Records for processing below:
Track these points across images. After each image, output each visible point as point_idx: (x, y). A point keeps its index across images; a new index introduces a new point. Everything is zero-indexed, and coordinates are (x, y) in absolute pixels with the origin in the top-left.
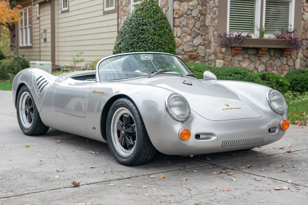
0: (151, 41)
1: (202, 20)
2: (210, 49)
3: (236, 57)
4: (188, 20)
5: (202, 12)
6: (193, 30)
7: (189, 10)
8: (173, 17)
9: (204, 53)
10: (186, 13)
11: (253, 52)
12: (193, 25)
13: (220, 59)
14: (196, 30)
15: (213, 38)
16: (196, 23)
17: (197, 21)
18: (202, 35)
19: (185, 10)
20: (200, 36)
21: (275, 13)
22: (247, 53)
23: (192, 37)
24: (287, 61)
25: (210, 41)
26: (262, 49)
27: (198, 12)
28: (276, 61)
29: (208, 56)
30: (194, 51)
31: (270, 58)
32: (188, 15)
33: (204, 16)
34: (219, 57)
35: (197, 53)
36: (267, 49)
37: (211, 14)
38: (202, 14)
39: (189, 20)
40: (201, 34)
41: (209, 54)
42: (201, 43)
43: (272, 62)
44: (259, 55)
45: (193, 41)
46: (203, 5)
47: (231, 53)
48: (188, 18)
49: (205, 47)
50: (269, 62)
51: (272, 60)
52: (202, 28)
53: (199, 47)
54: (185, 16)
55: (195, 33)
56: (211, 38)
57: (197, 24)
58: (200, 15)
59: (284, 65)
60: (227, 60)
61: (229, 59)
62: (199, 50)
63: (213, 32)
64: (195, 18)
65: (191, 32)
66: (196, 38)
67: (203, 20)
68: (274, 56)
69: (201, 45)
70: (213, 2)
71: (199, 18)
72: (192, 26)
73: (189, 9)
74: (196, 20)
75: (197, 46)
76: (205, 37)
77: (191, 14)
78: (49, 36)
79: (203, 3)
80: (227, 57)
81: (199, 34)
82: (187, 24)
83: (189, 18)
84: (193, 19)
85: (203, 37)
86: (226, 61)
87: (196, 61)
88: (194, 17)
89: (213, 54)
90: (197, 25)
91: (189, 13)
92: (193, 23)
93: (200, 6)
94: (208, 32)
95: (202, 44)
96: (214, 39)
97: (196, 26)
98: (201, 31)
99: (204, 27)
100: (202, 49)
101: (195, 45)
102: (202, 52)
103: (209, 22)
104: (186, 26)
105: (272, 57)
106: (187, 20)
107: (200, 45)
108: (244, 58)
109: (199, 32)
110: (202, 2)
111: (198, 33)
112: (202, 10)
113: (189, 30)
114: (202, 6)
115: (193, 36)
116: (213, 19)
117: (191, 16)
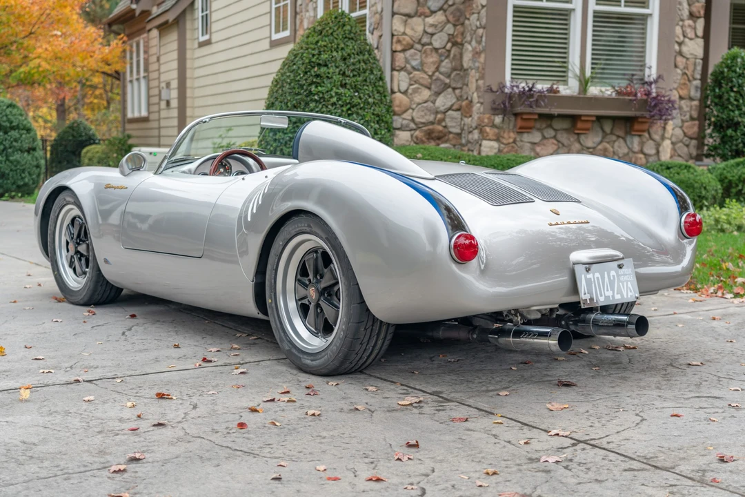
0: (334, 100)
1: (455, 56)
2: (470, 119)
3: (525, 135)
4: (424, 56)
5: (456, 39)
6: (434, 78)
7: (425, 34)
8: (392, 49)
9: (459, 128)
10: (420, 40)
11: (566, 124)
12: (436, 66)
13: (490, 140)
14: (442, 77)
15: (478, 94)
16: (442, 61)
17: (443, 58)
18: (454, 89)
19: (417, 34)
20: (450, 90)
21: (615, 41)
22: (550, 126)
23: (433, 92)
24: (642, 144)
25: (471, 102)
26: (583, 118)
27: (446, 39)
28: (616, 144)
29: (467, 133)
30: (436, 121)
31: (603, 137)
32: (423, 45)
33: (460, 46)
34: (487, 136)
35: (445, 127)
36: (594, 119)
37: (474, 43)
38: (455, 44)
39: (426, 56)
40: (454, 85)
41: (468, 128)
42: (452, 105)
43: (608, 146)
44: (576, 132)
45: (435, 100)
46: (457, 23)
47: (515, 126)
48: (423, 51)
49: (462, 114)
50: (600, 147)
51: (608, 143)
52: (455, 73)
53: (447, 114)
54: (418, 46)
55: (439, 83)
56: (473, 93)
57: (444, 64)
58: (449, 45)
59: (634, 153)
60: (505, 141)
61: (511, 140)
62: (447, 120)
63: (477, 80)
64: (440, 51)
65: (429, 80)
66: (442, 95)
67: (458, 56)
68: (612, 133)
69: (453, 110)
70: (477, 18)
71: (449, 51)
72: (433, 68)
73: (425, 32)
74: (441, 55)
75: (443, 111)
76: (461, 92)
77: (430, 44)
78: (174, 94)
79: (458, 20)
80: (506, 135)
81: (449, 87)
82: (422, 64)
83: (425, 52)
84: (434, 54)
85: (457, 91)
86: (503, 143)
87: (443, 143)
88: (436, 50)
89: (476, 128)
90: (444, 67)
91: (425, 40)
92: (434, 63)
93: (449, 26)
94: (468, 81)
95: (454, 108)
96: (479, 97)
97: (442, 69)
98: (454, 79)
99: (461, 70)
100: (456, 119)
101: (439, 110)
102: (454, 124)
103: (470, 60)
104: (420, 68)
105: (608, 137)
106: (421, 56)
107: (450, 109)
108: (544, 138)
109: (447, 81)
110: (454, 17)
111: (446, 84)
112: (455, 34)
113: (427, 77)
114: (455, 25)
115: (436, 90)
116: (477, 53)
117: (430, 47)
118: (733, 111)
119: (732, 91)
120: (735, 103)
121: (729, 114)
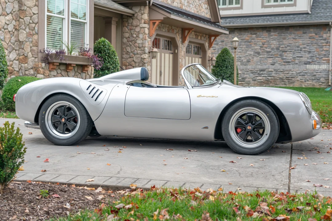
1: (16, 35)
2: (26, 64)
3: (52, 72)
4: (5, 34)
5: (16, 27)
6: (9, 45)
7: (6, 24)
9: (18, 68)
10: (4, 27)
11: (63, 68)
12: (9, 39)
13: (41, 74)
14: (12, 45)
15: (31, 53)
16: (11, 37)
17: (12, 36)
18: (16, 50)
19: (3, 24)
20: (14, 51)
21: (76, 33)
22: (59, 68)
23: (8, 52)
24: (86, 76)
25: (27, 56)
26: (72, 65)
27: (13, 27)
30: (10, 65)
31: (75, 74)
32: (5, 29)
33: (18, 31)
34: (40, 72)
35: (13, 68)
36: (75, 65)
37: (27, 30)
38: (16, 29)
39: (6, 35)
40: (16, 49)
41: (25, 69)
42: (15, 58)
44: (68, 71)
45: (9, 55)
46: (16, 20)
47: (49, 68)
48: (5, 32)
49: (19, 62)
52: (16, 43)
53: (14, 62)
54: (3, 30)
55: (11, 47)
56: (28, 53)
57: (12, 38)
58: (14, 30)
60: (46, 75)
61: (48, 74)
62: (14, 65)
63: (31, 47)
64: (11, 32)
65: (7, 46)
66: (12, 53)
67: (17, 36)
68: (77, 72)
69: (16, 60)
71: (14, 33)
72: (8, 41)
73: (6, 23)
74: (11, 35)
75: (13, 60)
76: (18, 52)
77: (7, 29)
79: (17, 19)
80: (46, 72)
81: (14, 49)
82: (5, 38)
83: (6, 33)
84: (9, 34)
87: (12, 75)
88: (9, 32)
89: (32, 68)
90: (12, 40)
91: (5, 27)
92: (9, 38)
93: (14, 21)
94: (24, 47)
95: (16, 59)
96: (33, 55)
97: (12, 41)
98: (16, 46)
99: (18, 42)
100: (17, 64)
101: (11, 60)
102: (16, 67)
103: (25, 37)
104: (4, 40)
106: (4, 34)
107: (14, 60)
108: (57, 73)
109: (14, 46)
110: (15, 17)
111: (13, 48)
112: (16, 25)
113: (7, 44)
114: (16, 21)
115: (10, 51)
116: (31, 35)
117: (7, 30)
118: (108, 63)
119: (106, 55)
120: (108, 60)
121: (106, 65)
End of Records for processing.
■ **What you will do**: Can you rewrite all of the records above with "top-left" replaced by "upper-left" and everything else unchanged, leaving out the pictures?

■ **Response for this exercise**:
Track these points across images. After each image, output each visible point as point_idx: (x, y). A point keeps its index across images; a new index introduces a new point. Everything is zero-indexed, and coordinates are (x, y) in absolute pixels with the origin in the upper-left.
0: (151, 41)
1: (202, 20)
2: (210, 49)
3: (236, 57)
4: (188, 20)
5: (202, 12)
6: (193, 30)
7: (189, 10)
8: (173, 17)
9: (204, 53)
10: (186, 13)
11: (253, 52)
12: (193, 25)
13: (220, 59)
14: (196, 30)
15: (213, 38)
16: (196, 23)
17: (197, 21)
18: (202, 35)
19: (185, 10)
20: (200, 36)
21: (275, 13)
22: (247, 53)
23: (192, 37)
24: (287, 61)
25: (210, 41)
26: (262, 49)
27: (198, 12)
28: (276, 61)
29: (208, 56)
30: (194, 51)
31: (270, 58)
32: (188, 15)
33: (204, 16)
34: (219, 57)
35: (197, 53)
36: (267, 49)
37: (211, 14)
38: (202, 14)
39: (189, 20)
40: (201, 34)
41: (209, 54)
42: (201, 43)
43: (272, 62)
44: (259, 55)
45: (193, 41)
46: (203, 5)
47: (231, 53)
48: (188, 18)
49: (205, 47)
50: (269, 62)
51: (272, 60)
52: (202, 28)
53: (199, 47)
54: (185, 16)
55: (195, 33)
56: (211, 38)
57: (197, 24)
58: (200, 15)
59: (284, 65)
60: (227, 60)
61: (229, 59)
62: (199, 50)
63: (213, 32)
64: (195, 18)
65: (191, 32)
66: (196, 38)
67: (203, 20)
68: (274, 56)
69: (201, 45)
70: (213, 2)
71: (199, 18)
72: (192, 26)
73: (189, 9)
74: (196, 20)
75: (197, 46)
76: (205, 37)
77: (191, 14)
78: (49, 36)
79: (203, 3)
80: (227, 57)
81: (199, 34)
82: (187, 24)
83: (189, 18)
84: (193, 19)
85: (203, 37)
86: (226, 61)
87: (196, 61)
88: (194, 17)
89: (213, 54)
90: (197, 25)
91: (189, 13)
92: (193, 23)
93: (200, 6)
94: (208, 32)
95: (202, 44)
96: (214, 39)
97: (196, 26)
98: (201, 31)
99: (204, 27)
100: (202, 49)
101: (195, 45)
102: (202, 52)
103: (209, 22)
104: (186, 26)
105: (272, 57)
106: (187, 20)
107: (200, 45)
108: (244, 58)
109: (199, 32)
110: (202, 2)
111: (198, 33)
112: (202, 10)
113: (189, 30)
114: (202, 6)
115: (193, 36)
116: (213, 19)
117: (191, 16)
0: (334, 100)
1: (455, 56)
2: (470, 119)
3: (525, 135)
4: (424, 56)
5: (456, 39)
6: (434, 78)
7: (425, 34)
8: (392, 49)
9: (459, 128)
10: (420, 40)
11: (566, 124)
12: (436, 66)
13: (490, 140)
14: (442, 77)
15: (478, 94)
16: (442, 61)
17: (443, 58)
18: (454, 89)
19: (417, 34)
20: (450, 90)
21: (615, 41)
22: (550, 126)
23: (433, 92)
24: (642, 144)
25: (471, 102)
26: (583, 118)
27: (446, 39)
28: (616, 144)
29: (467, 133)
30: (436, 121)
31: (603, 137)
32: (423, 45)
33: (460, 46)
34: (487, 136)
35: (445, 127)
36: (594, 119)
37: (474, 43)
38: (455, 44)
39: (426, 56)
40: (454, 85)
41: (468, 128)
42: (452, 105)
43: (608, 146)
44: (576, 132)
45: (435, 100)
46: (457, 23)
47: (515, 126)
48: (423, 51)
49: (462, 114)
50: (600, 147)
51: (608, 143)
52: (455, 73)
53: (447, 114)
54: (418, 46)
55: (439, 83)
56: (473, 93)
57: (444, 64)
58: (449, 45)
59: (634, 153)
60: (505, 141)
61: (511, 140)
62: (447, 120)
63: (477, 80)
64: (440, 51)
65: (429, 80)
66: (442, 95)
67: (458, 56)
68: (612, 133)
69: (453, 110)
70: (477, 18)
71: (449, 51)
72: (433, 68)
73: (425, 32)
74: (441, 55)
75: (443, 111)
76: (461, 92)
77: (430, 44)
78: (174, 94)
79: (458, 20)
80: (506, 135)
81: (449, 87)
82: (422, 64)
83: (425, 52)
84: (434, 54)
85: (457, 91)
86: (503, 143)
87: (443, 143)
88: (436, 50)
89: (476, 128)
90: (444, 67)
91: (425, 40)
92: (434, 63)
93: (449, 26)
94: (468, 81)
95: (454, 108)
96: (479, 97)
97: (442, 69)
98: (454, 79)
99: (461, 70)
100: (456, 119)
101: (439, 110)
102: (454, 124)
103: (470, 60)
104: (420, 68)
105: (608, 137)
106: (421, 56)
107: (450, 109)
108: (544, 138)
109: (447, 81)
110: (454, 17)
111: (446, 84)
112: (455, 34)
113: (427, 77)
114: (455, 25)
115: (436, 90)
116: (477, 53)
117: (430, 47)
118: (733, 111)
119: (732, 91)
120: (735, 103)
121: (729, 114)
1: (16, 35)
2: (26, 64)
3: (52, 72)
4: (5, 34)
5: (16, 27)
6: (9, 45)
7: (6, 24)
9: (18, 68)
10: (4, 27)
11: (63, 68)
12: (9, 39)
13: (41, 74)
14: (12, 45)
15: (31, 53)
16: (11, 37)
17: (12, 36)
18: (16, 50)
19: (3, 24)
20: (14, 51)
21: (76, 33)
22: (59, 68)
23: (8, 52)
24: (86, 76)
25: (27, 56)
26: (72, 65)
27: (13, 27)
30: (10, 65)
31: (75, 74)
32: (5, 29)
33: (18, 31)
34: (40, 72)
35: (13, 68)
36: (75, 65)
37: (27, 30)
38: (16, 29)
39: (6, 35)
40: (16, 49)
41: (25, 69)
42: (15, 58)
44: (68, 71)
45: (9, 55)
46: (16, 20)
47: (49, 68)
48: (5, 32)
49: (19, 62)
52: (16, 43)
53: (14, 62)
54: (3, 30)
55: (11, 47)
56: (28, 53)
57: (12, 38)
58: (14, 30)
60: (46, 75)
61: (48, 74)
62: (14, 65)
63: (31, 47)
64: (11, 32)
65: (7, 46)
66: (12, 53)
67: (17, 36)
68: (77, 72)
69: (16, 60)
71: (14, 33)
72: (8, 41)
73: (6, 23)
74: (11, 35)
75: (13, 60)
76: (18, 52)
77: (7, 29)
79: (17, 19)
80: (46, 72)
81: (14, 49)
82: (5, 38)
83: (6, 33)
84: (9, 34)
87: (12, 75)
88: (9, 32)
89: (32, 68)
90: (12, 40)
91: (5, 27)
92: (9, 38)
93: (14, 21)
94: (24, 47)
95: (16, 59)
96: (33, 55)
97: (12, 41)
98: (16, 46)
99: (18, 42)
100: (17, 64)
101: (11, 60)
102: (16, 67)
103: (25, 37)
104: (4, 40)
106: (4, 34)
107: (14, 60)
108: (57, 73)
109: (14, 46)
110: (15, 17)
111: (13, 48)
112: (16, 25)
113: (7, 44)
114: (16, 21)
115: (10, 51)
116: (31, 35)
117: (7, 30)
118: (108, 63)
119: (106, 55)
120: (108, 60)
121: (106, 65)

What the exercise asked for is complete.